Piei timidamente: “Desculpe, mas não foi este o valor que me foi dito quando telefonei a marcar a consulta.”

Com uma notável falta de paciência para me aturar, a rececionista contra-atacou: “Foi de certeza. Sou eu que atendo as chamadas e não ia errar na informação.”

Gradualmente a regressar ao meu estado de lucidez normal, retorqui com firmeza: “Garanto-lhe que me falou em 98 euros, não 135.” Desarmada pela minha segurança, meteu travões a fundo. “Espere, então o senhor não vem para a consulta de sono?”. “Não, não vem” – retorqui. “Ah, então tem razão, são 98 euros. Mas é fácil de resolver. Peçam à doutora que devolva a diferença, que eu tenho de ir almoçar. Sentem-se na sala de espera. A doutora está com um paciente e já chama”, ordenou. Lá fomos, obedientes e atordoados, mas suficientemente despertos para desconfiar que os mimos e os agrados não iam ficar por ali.

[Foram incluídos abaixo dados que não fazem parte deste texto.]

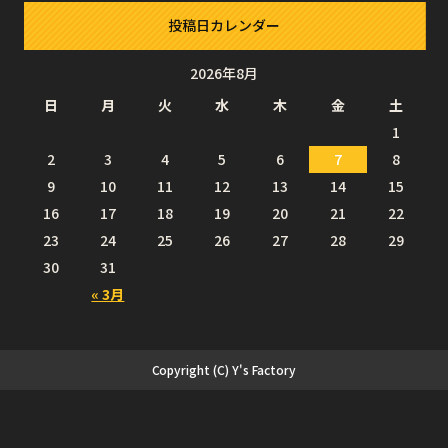
投稿日カレンダー
2026年8月
日
月
火
水
木
金
土
1
2
3
4
5
6
7
8
9
10
11
12
13
14
15
16
17
18
19
20
21
22
23
24
25
26
27
28
29
30
31
« 3月
Copyright (C) Y's Factory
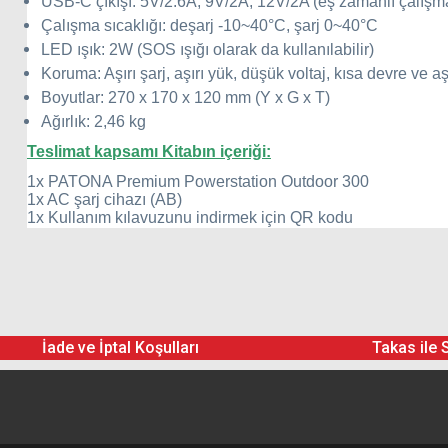
USB-C çıkışı: 5V/2.6A, 9V/2A, 12V/2A (eş zamanlı çalışma 
Çalışma sıcaklığı: deşarj -10~40°C, şarj 0~40°C
LED ışık: 2W (SOS ışığı olarak da kullanılabilir)
Koruma: Aşırı şarj, aşırı yük, düşük voltaj, kısa devre ve aş
Boyutlar: 270 x 170 x 120 mm (Y x G x T)
Ağırlık: 2,46 kg
Teslimat kapsamı Kitabın içeriği:
1x PATONA Premium Powerstation Outdoor 300
1x AC şarj cihazı (AB)
1x Kullanım kılavuzunu indirmek için QR kodu
İade ve İptal Koşulları
Takas ile 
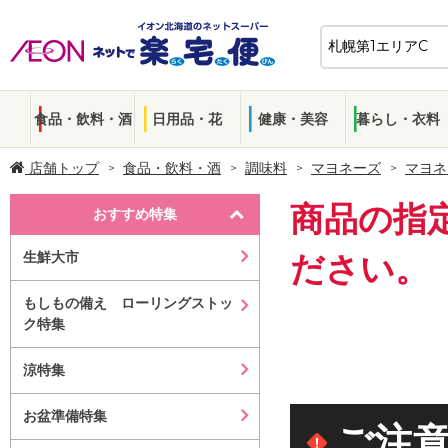
食品・飲料・酒
日用品・花
健康・美容
暮らし・衣料
店舗トップ
食品・飲料・酒
調味料
マヨネーズ
マヨネ
商品の指
おすすめ特集
生鮮大市
ださい。
もしもの備え ローリングストッ
ク特集
涼特集
お盆準備特集
ご注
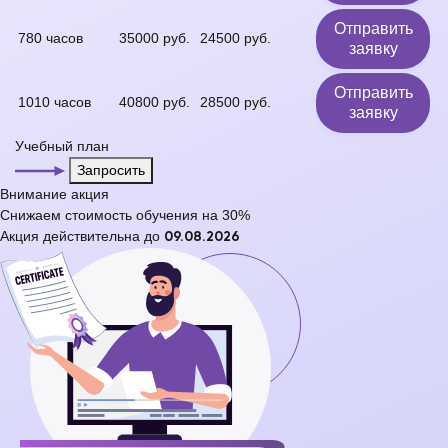
Отправить
780 часов
35000 руб.
24500 руб.
заявку
Отправить
1010 часов
40800 руб.
28500 руб.
заявку
Учебный план
Запросить
Внимание
акция
Снижаем стоимость обучения на
30%
Акция действительна до
09.08.2026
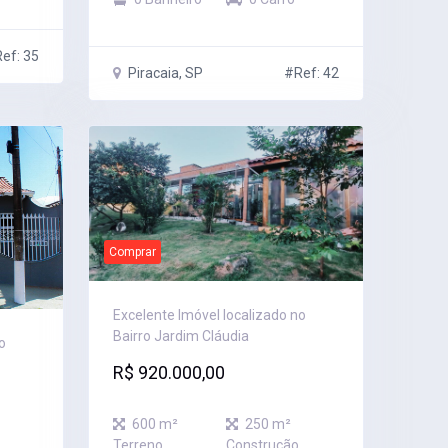
ef: 35
Piracaia, SP
#Ref: 42
Comprar
Excelente Imóvel localizado no
Bairro Jardim Cláudia
o
R$ 920.000,00
600 m²
250 m²
Terreno
Construção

Meia hora depois da hora marcada, com uma vontade crescente de sair dali para fora, contrariada pela consciência dos 98 euros que já lá cantavam, ouvimos finalmente a voz da médica a chamar. Entrámos num consultório minimalista,  integralmente branco: paredes, secretária, cadeiras e a bata imaculada da doutora, que se levantou para nos cumprimentar.

Na consulta nada de relevante a assinalar. Da triagem, aos conselhos orientadores e à prescrição decorreu uma hora. Mais dois minutos para o reembolso do montante cobrado indevidamente. Marcação de nova consulta para sensivelmente dois meses depois.

O dia chegou. Comprometida em voltar a acompanhar o paciente, por motivos de trabalho cheguei 5 minutos depois da hora marcada. Após vencer o circuito de acesso ao consultório e de passar pela cobradora do TPA, que me autorizou a entrar para  sala de espera contígua ao gabinete da médica, ainda não tinham decorrido cinco minutos quando a porta se abriu.

A doutora, com os seu olhar azul saliente, dirigiu-se a mim, para fazer a súmula da sumária consulta, despachada em cerca de 15 minutos. Depois de ter avisado, com a maior desfaçatez, à pessoa que estava ali a ser consultada mediante o pagamento de 98 euros: “hoje temos de acelerar porque tenho ali mais pessoas à espera. Tenho ali uma paciente que é doente”. Como se quem lá fosse não estivesse doente. Pelo menos mentalmente perturbado para se sujeitar a este tratamento a dar para o humorístico, sem ter graça nenhuma. Pelos 98 euros pagos e pela procura de uma resposta clínica a um problema de saúde.

O que daqui resulta, é a recusa da pessoa em questão em lá voltar. É claro que se eu tivesse chegado atempadamente, a consulta nem se teria realizado. Perante o anúncio de despachar o assunto, teríamos agradecido educadamente e poupado os 98 euros (desta vez pagos no fim), e o incómodo de reportar a conduta pouco ética à Ordem dos Médicos e ao Ministério da Saúde. Os próximos passos a dar!